Trigger warning- references to sex work and addiction.

They don't have a name for what I am. I don't quite fit in to any of their categories. I'm not quite a psychopath, not quite associate path. I don't quite have Borderline personality disorder, I'm not quite across the line with paranoid schizophrenia. I have traits of all the above without quite qualifying to be labelled as any of them. I am a unique case, and alas, remain unnamed. This seems to bother these learned men. If they are ancient magicians who can only wield power over something once they know it's true name. Well I feel charitable today; a rarity indeed. I will adopt a name for them. It's an old name, supposed to be derisive. But like the Methodists, the impressionists the punks, I will wear their derisive label gladly. I am a villain.

And given that I accept the designation villain, this does render questions about my guilt rather moot.

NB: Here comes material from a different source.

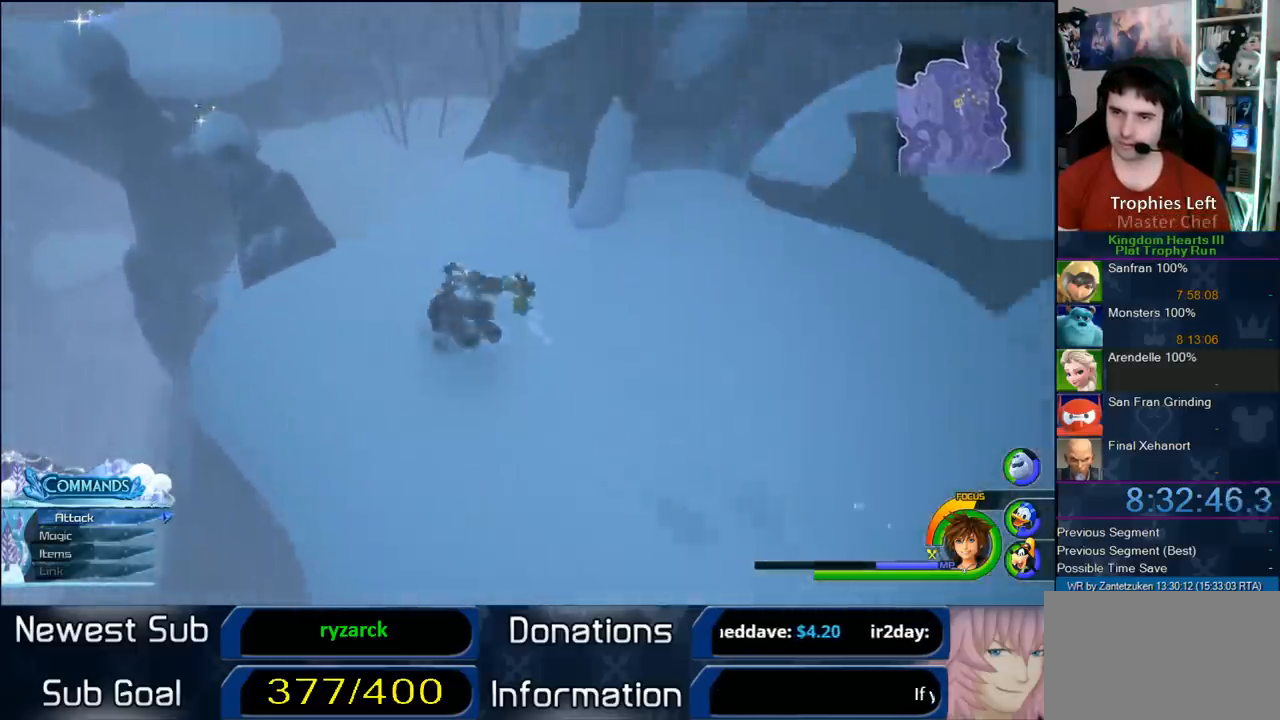
{"buttons": ["CROSS"], "left_stick": "up-left", "right_stick": "center", "events": [[83, "right_stick", "down-right"], [267, "right_stick", "center"], [333, "CROSS", "down"]]}
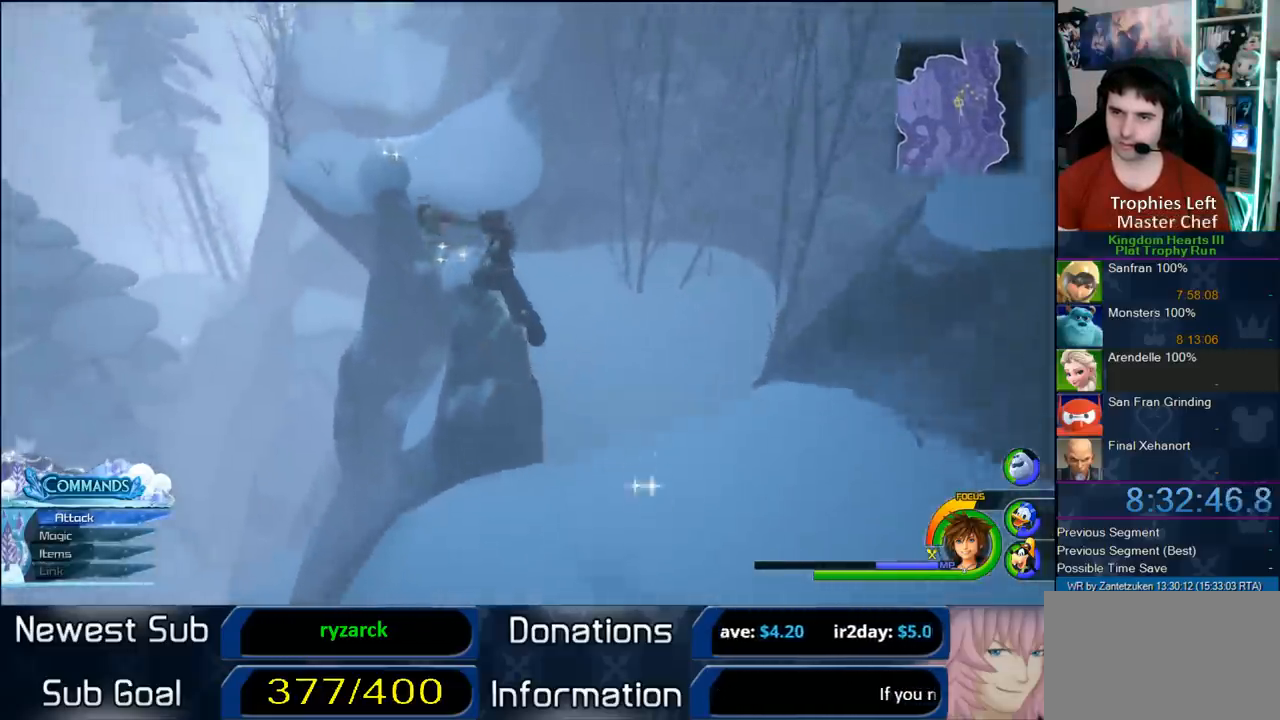
{"buttons": ["CROSS"], "left_stick": "up-left", "right_stick": "center", "events": [[317, "CROSS", "up"], [333, "CROSS", "down"]]}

I am guilty of all of that I am accused of. This is the truth. But it is only part of the truth and I would have the rest be known.

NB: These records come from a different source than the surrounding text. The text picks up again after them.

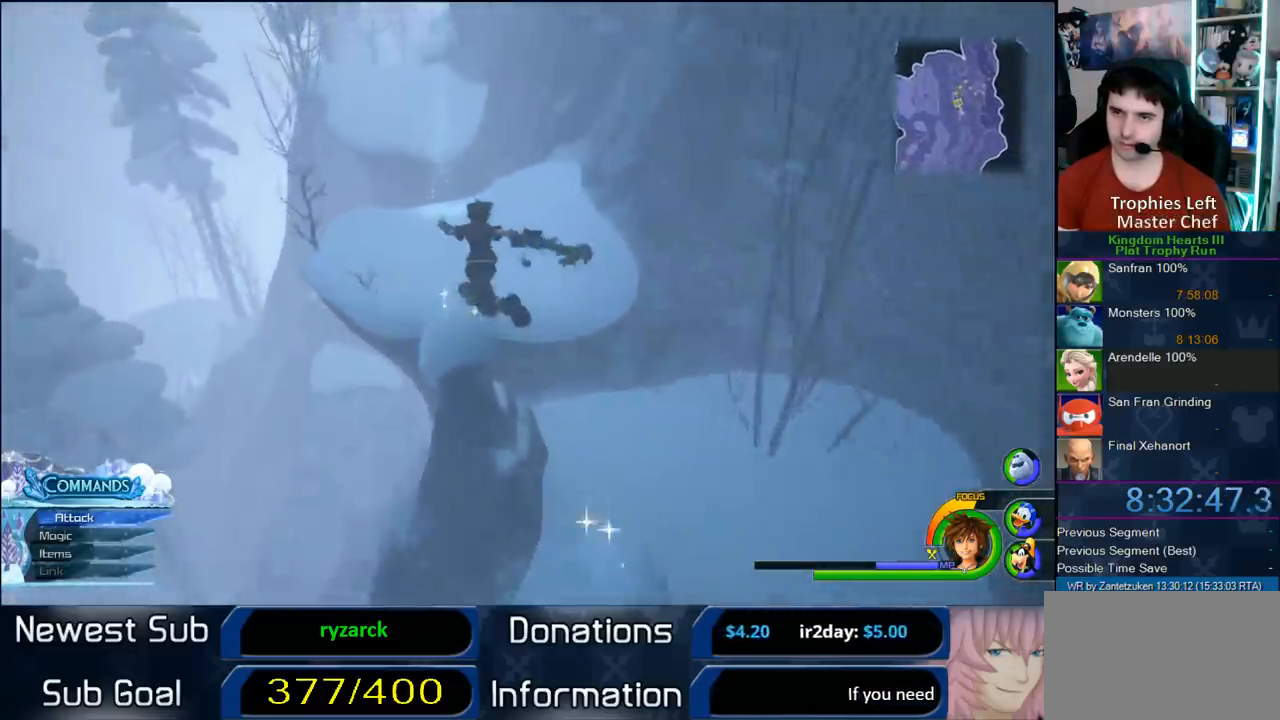
{"buttons": [], "left_stick": "up-left", "right_stick": "center", "events": [[467, "CROSS", "up"]]}
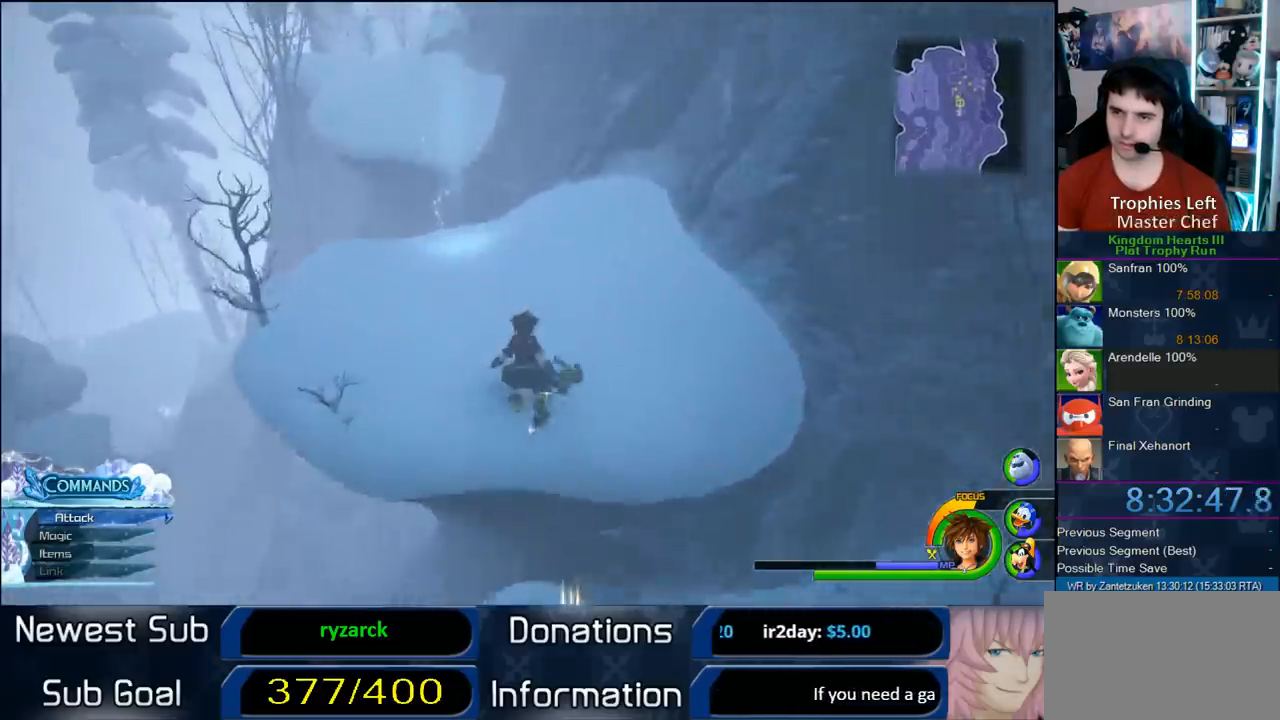
{"buttons": [], "left_stick": "up-left", "right_stick": "left", "events": [[167, "right_stick", "left"]]}
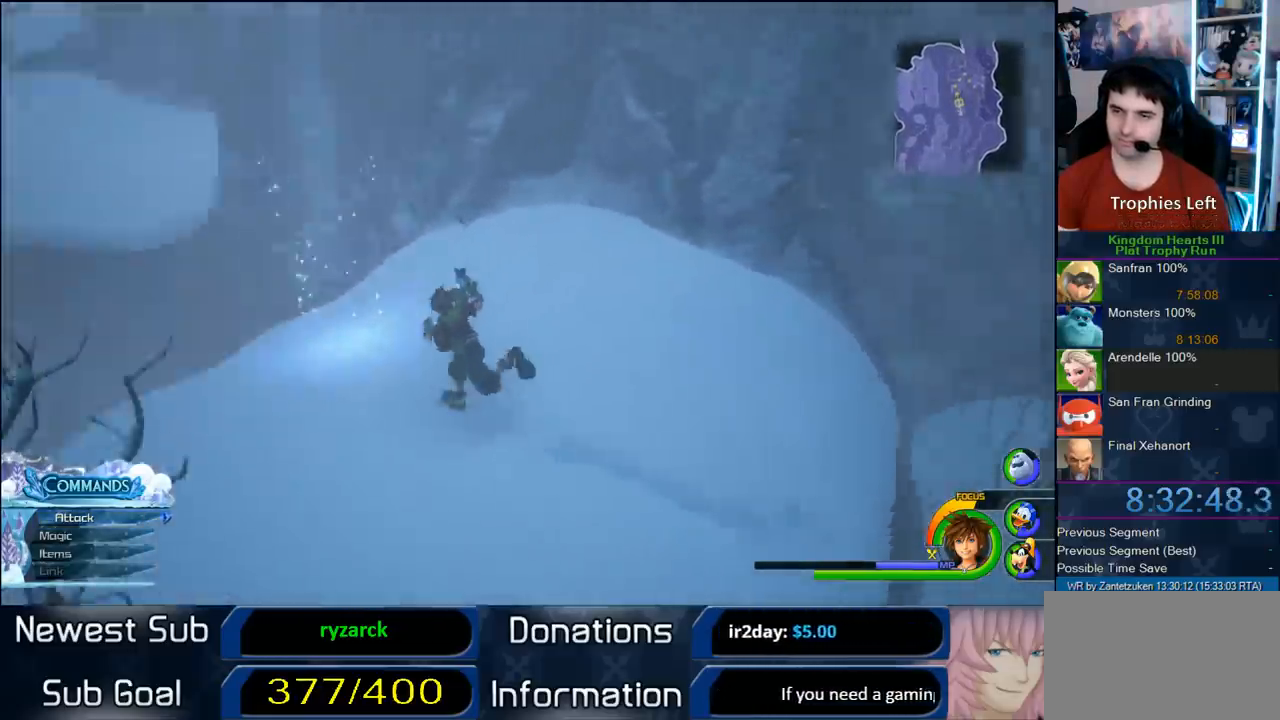
{"buttons": [], "left_stick": "up-left", "right_stick": "down-left", "events": [[83, "right_stick", "center"], [233, "right_stick", "down-left"]]}
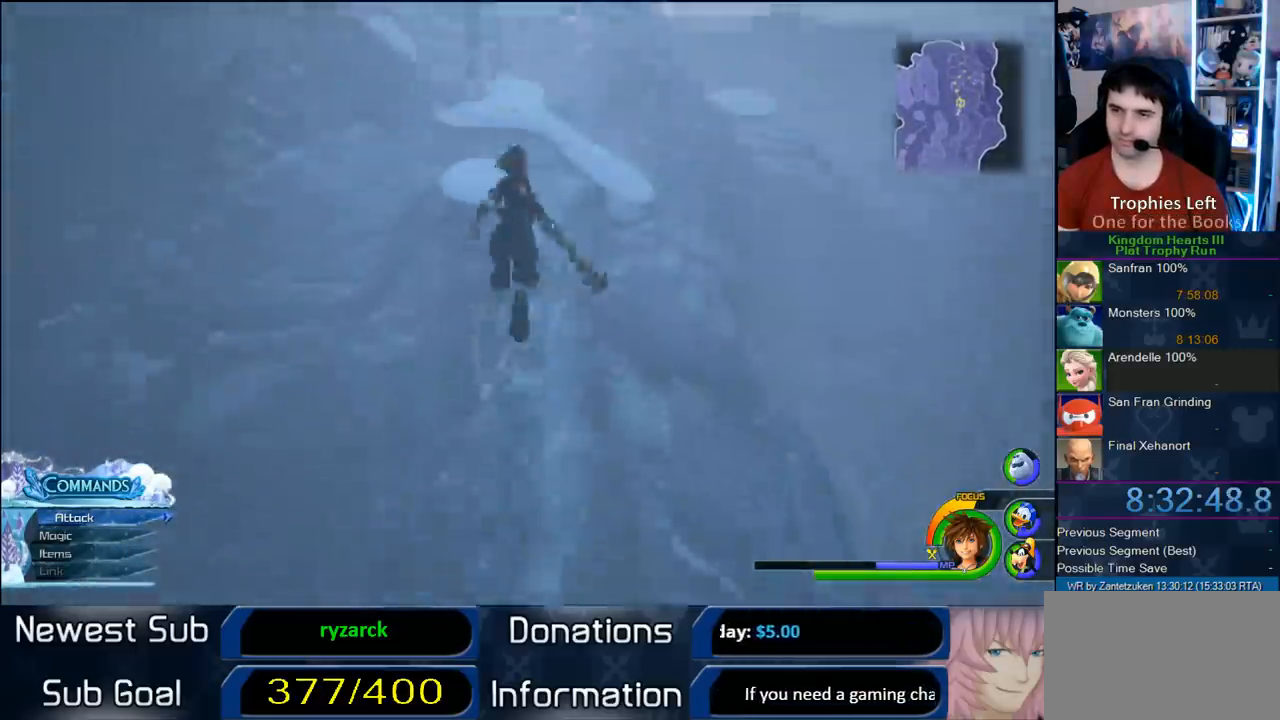
{"buttons": [], "left_stick": "up", "right_stick": "center", "events": [[83, "right_stick", "center"], [433, "left_stick", "up"]]}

In popular culture heroes often have tragic backstories furnished with loss and difficulty. Toughened by these difficulties they develop great resolve and a strong moral compass. The villain by contrast, is often some narcissist whose ambition has been thwarted, or ego bruised. But in my experience those early difficulties are all too often the making of a villain. It does give you resolve, I'll give them that, but it's also causes your moral compass to lose its bearings.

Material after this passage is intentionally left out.